Al Dipartimento di Stato M. si circondò di collaboratori esperti e inventivi (per generale postumo riconoscimento, i wise men della ricomposizione del sistema europeo, nessuno dei quali perseguì mai la carriera politica), quali Averell Harriman, che pilotò il percorso parlamentare del Piano, Dean Acheson, cui si deve la concezione e la stesura del Piano, Robert E. Lovett, esperto di questioni economiche, Charles E. Bohlen e George Kennan, artefice della politica di containment nei confronti dell’Unione Sovietica, in un lavoro di squadra tipico della pianificazione militare cui M. era avvezzo. Secondo lo stile marziale, le proposte che gli venivano trasmesse per iscritto si concludevano con due caselle da sbarrare, una per il sì e l’altra per il no.
Con l’avvento della seconda amministrazione Truman, nel gennaio del 1949, M. si dimise dal vertice della diplomazia, ma fu richiamato al governo dal 1950-1951 in qualità di segretario alla Difesa, al momento dell’operazione militare dell’Organizzazione delle nazioni unite (ONU) in Corea. Fu lui a raddoppiare gli effettivi militari americani nei primi sei mesi del conflitto, altra impresa titanica, tipica delle sue capacità organizzative e persuasive.
Nel 1953 M. ricevette il premio Nobel per la pace, diventando il primo esponente militare ad averlo ottenuto. Quando il premio gli fu consegnato dal sovrano svedese, M. stilò implicitamente il proprio testamento ideale: «I nostri studenti devono comprendere, per quanto possibile senza preconcetti nazionali, le condizioni che hanno condotto alle tragedie del passato, per tentare di stabilire i principi fondamentali che devono reggere l’evoluzione progressiva verso sempre più elevati livelli di civiltà». Alla fine della sua vita, sostenendo di “non averne bisogno”, M. rifiutò un milione di dollari offertigli per le sue memorie, preoccupato che potessero rivelare alcune divergenze insorte con il presidente durante la conduzione della guerra.

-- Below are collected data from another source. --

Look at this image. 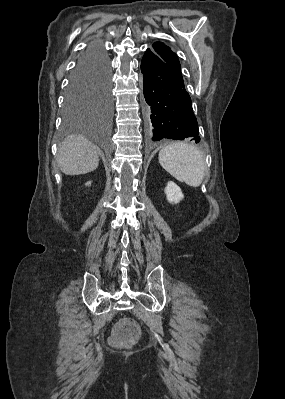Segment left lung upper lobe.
<instances>
[{"label": "left lung upper lobe", "mask_w": 285, "mask_h": 399, "mask_svg": "<svg viewBox=\"0 0 285 399\" xmlns=\"http://www.w3.org/2000/svg\"><path fill=\"white\" fill-rule=\"evenodd\" d=\"M154 51L169 63L178 73H181V67L176 54L162 42H155L153 44Z\"/></svg>", "instance_id": "left-lung-upper-lobe-1"}]
</instances>
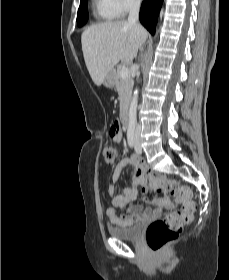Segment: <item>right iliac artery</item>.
<instances>
[{
	"instance_id": "1",
	"label": "right iliac artery",
	"mask_w": 229,
	"mask_h": 280,
	"mask_svg": "<svg viewBox=\"0 0 229 280\" xmlns=\"http://www.w3.org/2000/svg\"><path fill=\"white\" fill-rule=\"evenodd\" d=\"M127 140L129 146L132 148L134 146L135 140H134V131L133 130H128L127 131Z\"/></svg>"
}]
</instances>
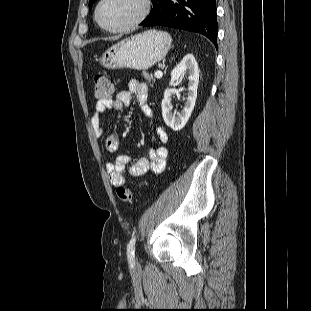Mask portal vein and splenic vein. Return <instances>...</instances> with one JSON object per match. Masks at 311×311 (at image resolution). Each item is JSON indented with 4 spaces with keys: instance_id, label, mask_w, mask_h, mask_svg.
<instances>
[{
    "instance_id": "portal-vein-and-splenic-vein-1",
    "label": "portal vein and splenic vein",
    "mask_w": 311,
    "mask_h": 311,
    "mask_svg": "<svg viewBox=\"0 0 311 311\" xmlns=\"http://www.w3.org/2000/svg\"><path fill=\"white\" fill-rule=\"evenodd\" d=\"M154 76H155L156 78H161V77L163 76V73H162V71H156L155 74H154Z\"/></svg>"
}]
</instances>
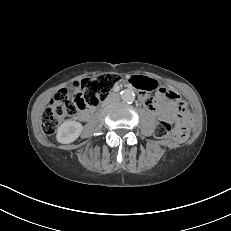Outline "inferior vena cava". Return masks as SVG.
Instances as JSON below:
<instances>
[{
  "label": "inferior vena cava",
  "mask_w": 231,
  "mask_h": 231,
  "mask_svg": "<svg viewBox=\"0 0 231 231\" xmlns=\"http://www.w3.org/2000/svg\"><path fill=\"white\" fill-rule=\"evenodd\" d=\"M118 100V95L116 94H110L109 97L107 98L108 103H113Z\"/></svg>",
  "instance_id": "inferior-vena-cava-1"
}]
</instances>
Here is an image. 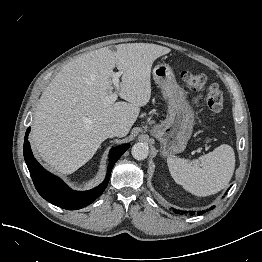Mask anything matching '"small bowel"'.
I'll return each instance as SVG.
<instances>
[{"mask_svg":"<svg viewBox=\"0 0 262 262\" xmlns=\"http://www.w3.org/2000/svg\"><path fill=\"white\" fill-rule=\"evenodd\" d=\"M201 97H202V95H198V96H197V100H199Z\"/></svg>","mask_w":262,"mask_h":262,"instance_id":"obj_1","label":"small bowel"}]
</instances>
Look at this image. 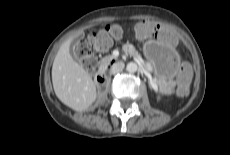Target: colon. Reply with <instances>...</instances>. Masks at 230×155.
<instances>
[{"label": "colon", "mask_w": 230, "mask_h": 155, "mask_svg": "<svg viewBox=\"0 0 230 155\" xmlns=\"http://www.w3.org/2000/svg\"><path fill=\"white\" fill-rule=\"evenodd\" d=\"M122 36L123 29L120 25H106L104 28L82 39L76 47V53L83 60L86 67L92 69L96 65V58L93 55V50L105 51L114 41L121 39ZM189 75V66L185 63H180L178 70L179 95H184L186 93Z\"/></svg>", "instance_id": "5ec220e1"}]
</instances>
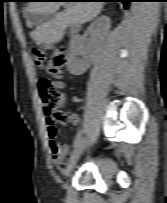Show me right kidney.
<instances>
[{"label": "right kidney", "mask_w": 167, "mask_h": 203, "mask_svg": "<svg viewBox=\"0 0 167 203\" xmlns=\"http://www.w3.org/2000/svg\"><path fill=\"white\" fill-rule=\"evenodd\" d=\"M110 18L101 16L91 24V31L104 37L110 29ZM84 37L76 36L70 45L67 68L73 75H82L90 67L95 55L96 46L91 49L84 48Z\"/></svg>", "instance_id": "1"}]
</instances>
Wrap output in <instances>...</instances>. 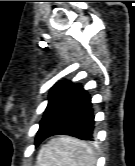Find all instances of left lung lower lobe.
Segmentation results:
<instances>
[{
    "mask_svg": "<svg viewBox=\"0 0 135 166\" xmlns=\"http://www.w3.org/2000/svg\"><path fill=\"white\" fill-rule=\"evenodd\" d=\"M94 112L91 97L80 84L54 105L49 116L40 124L35 145L52 135H70L81 140H94Z\"/></svg>",
    "mask_w": 135,
    "mask_h": 166,
    "instance_id": "0a47b994",
    "label": "left lung lower lobe"
}]
</instances>
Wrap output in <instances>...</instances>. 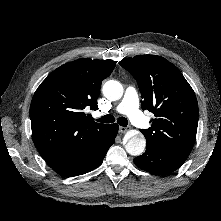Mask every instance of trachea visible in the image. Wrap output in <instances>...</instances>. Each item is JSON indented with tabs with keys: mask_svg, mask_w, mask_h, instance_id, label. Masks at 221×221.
I'll list each match as a JSON object with an SVG mask.
<instances>
[{
	"mask_svg": "<svg viewBox=\"0 0 221 221\" xmlns=\"http://www.w3.org/2000/svg\"><path fill=\"white\" fill-rule=\"evenodd\" d=\"M98 121L101 123H113L115 121V118H114V116L108 114V115H105V116L101 117L100 119H98ZM117 123L123 127H126L128 125V121L124 117H120L117 120Z\"/></svg>",
	"mask_w": 221,
	"mask_h": 221,
	"instance_id": "obj_1",
	"label": "trachea"
}]
</instances>
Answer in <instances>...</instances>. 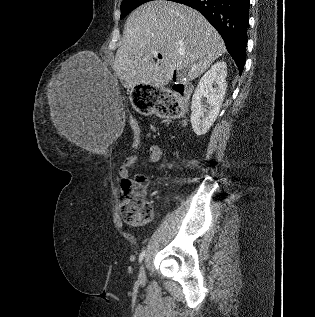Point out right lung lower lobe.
Masks as SVG:
<instances>
[{"label": "right lung lower lobe", "instance_id": "obj_1", "mask_svg": "<svg viewBox=\"0 0 315 317\" xmlns=\"http://www.w3.org/2000/svg\"><path fill=\"white\" fill-rule=\"evenodd\" d=\"M204 15L223 38L240 74L246 60L249 0H175Z\"/></svg>", "mask_w": 315, "mask_h": 317}]
</instances>
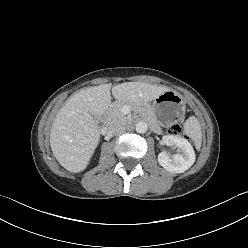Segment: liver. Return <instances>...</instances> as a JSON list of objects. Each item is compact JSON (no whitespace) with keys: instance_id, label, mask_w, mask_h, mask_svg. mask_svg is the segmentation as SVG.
Returning <instances> with one entry per match:
<instances>
[{"instance_id":"liver-1","label":"liver","mask_w":248,"mask_h":248,"mask_svg":"<svg viewBox=\"0 0 248 248\" xmlns=\"http://www.w3.org/2000/svg\"><path fill=\"white\" fill-rule=\"evenodd\" d=\"M113 97L130 104L154 100L168 91L166 87L143 82H125L113 86L102 84L74 93L57 113L50 132V146L54 157L66 170L83 171L93 155L100 131L93 115L101 116Z\"/></svg>"}]
</instances>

Se il posto nella storia di M. è stato indebitamente circoscritto essenzialmente al Piano di ricostruzione dell’Europa, ciò si deve soprattutto al suo carattere schivo, alieno alle luci della ribalta, agli antipodi di suoi colleghi come Eisenhower e Douglas MacArthur. M. veniva ricordato dai suoi stessi collaboratori come laconico fino all’aridità (monocordi furono sempre i suoi discorsi pubblici), freddo e talvolta scostante («non ho sentimenti – disse una volta – salvo quelli che riservo a mia moglie»), ma risoluto nell’espressione delle sue convinzioni e tenace nelle sue decisioni (memorabile anche quella di far rimuovere il generale MacArthur dal comando in Corea, quando eccessive si dimostrarono le sue ambizioni militari e politiche), e non privo di sense of humour di stampo anglosassone.

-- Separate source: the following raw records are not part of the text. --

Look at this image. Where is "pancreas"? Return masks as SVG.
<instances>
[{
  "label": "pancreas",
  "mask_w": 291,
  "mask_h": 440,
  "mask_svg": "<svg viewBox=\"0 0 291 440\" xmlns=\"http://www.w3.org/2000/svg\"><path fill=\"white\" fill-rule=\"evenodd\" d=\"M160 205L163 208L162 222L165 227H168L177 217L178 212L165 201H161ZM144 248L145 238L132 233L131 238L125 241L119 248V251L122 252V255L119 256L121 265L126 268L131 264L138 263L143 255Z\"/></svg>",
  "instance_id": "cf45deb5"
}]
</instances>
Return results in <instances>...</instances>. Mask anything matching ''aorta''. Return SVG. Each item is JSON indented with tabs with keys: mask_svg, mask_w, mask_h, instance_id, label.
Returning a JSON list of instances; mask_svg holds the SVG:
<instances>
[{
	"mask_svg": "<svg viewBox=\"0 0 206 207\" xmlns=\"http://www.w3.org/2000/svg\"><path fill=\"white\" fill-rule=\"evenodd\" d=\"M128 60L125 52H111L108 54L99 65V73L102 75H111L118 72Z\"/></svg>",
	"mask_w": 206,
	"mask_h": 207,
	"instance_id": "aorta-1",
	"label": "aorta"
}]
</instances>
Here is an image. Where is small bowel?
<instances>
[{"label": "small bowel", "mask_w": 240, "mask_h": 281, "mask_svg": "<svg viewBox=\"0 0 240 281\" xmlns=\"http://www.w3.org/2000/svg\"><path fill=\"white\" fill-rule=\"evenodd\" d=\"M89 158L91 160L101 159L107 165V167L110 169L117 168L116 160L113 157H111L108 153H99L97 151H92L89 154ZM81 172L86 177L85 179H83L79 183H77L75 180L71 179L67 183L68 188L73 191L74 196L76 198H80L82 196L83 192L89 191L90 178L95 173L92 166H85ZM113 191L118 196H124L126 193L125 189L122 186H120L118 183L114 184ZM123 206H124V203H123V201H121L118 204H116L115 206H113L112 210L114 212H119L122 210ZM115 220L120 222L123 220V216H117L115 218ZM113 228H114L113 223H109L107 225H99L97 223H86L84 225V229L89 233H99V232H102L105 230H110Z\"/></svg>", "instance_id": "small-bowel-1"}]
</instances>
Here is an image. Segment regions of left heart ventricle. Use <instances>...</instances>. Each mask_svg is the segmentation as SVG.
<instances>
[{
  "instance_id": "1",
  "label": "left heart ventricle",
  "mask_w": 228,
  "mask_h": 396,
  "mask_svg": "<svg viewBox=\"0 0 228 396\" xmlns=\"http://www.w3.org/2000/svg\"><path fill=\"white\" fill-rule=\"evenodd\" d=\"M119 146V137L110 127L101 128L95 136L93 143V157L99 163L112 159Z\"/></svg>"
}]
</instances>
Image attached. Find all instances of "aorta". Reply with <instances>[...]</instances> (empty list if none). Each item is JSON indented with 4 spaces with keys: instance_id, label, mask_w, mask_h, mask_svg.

Non fosse altro che per le sue doti di organizzatore e stimolo di imprese di portata titanica, M. si colloca fra i principali artefici dell’accresciuto impegno americano a livello mondiale, nella «riabilitazione della civiltà europea occidentale, e delle sue libertà» (come ebbe lui stesso a esprimersi in una allocuzione radiofonica), e pertanto a sostegno dello stesso processo di integrazione europea (v. Integrazione, teorie della; Integrazione, metodo della). Spentosi il 16 ottobre 1959, M. riposa nel cimitero di Arlington.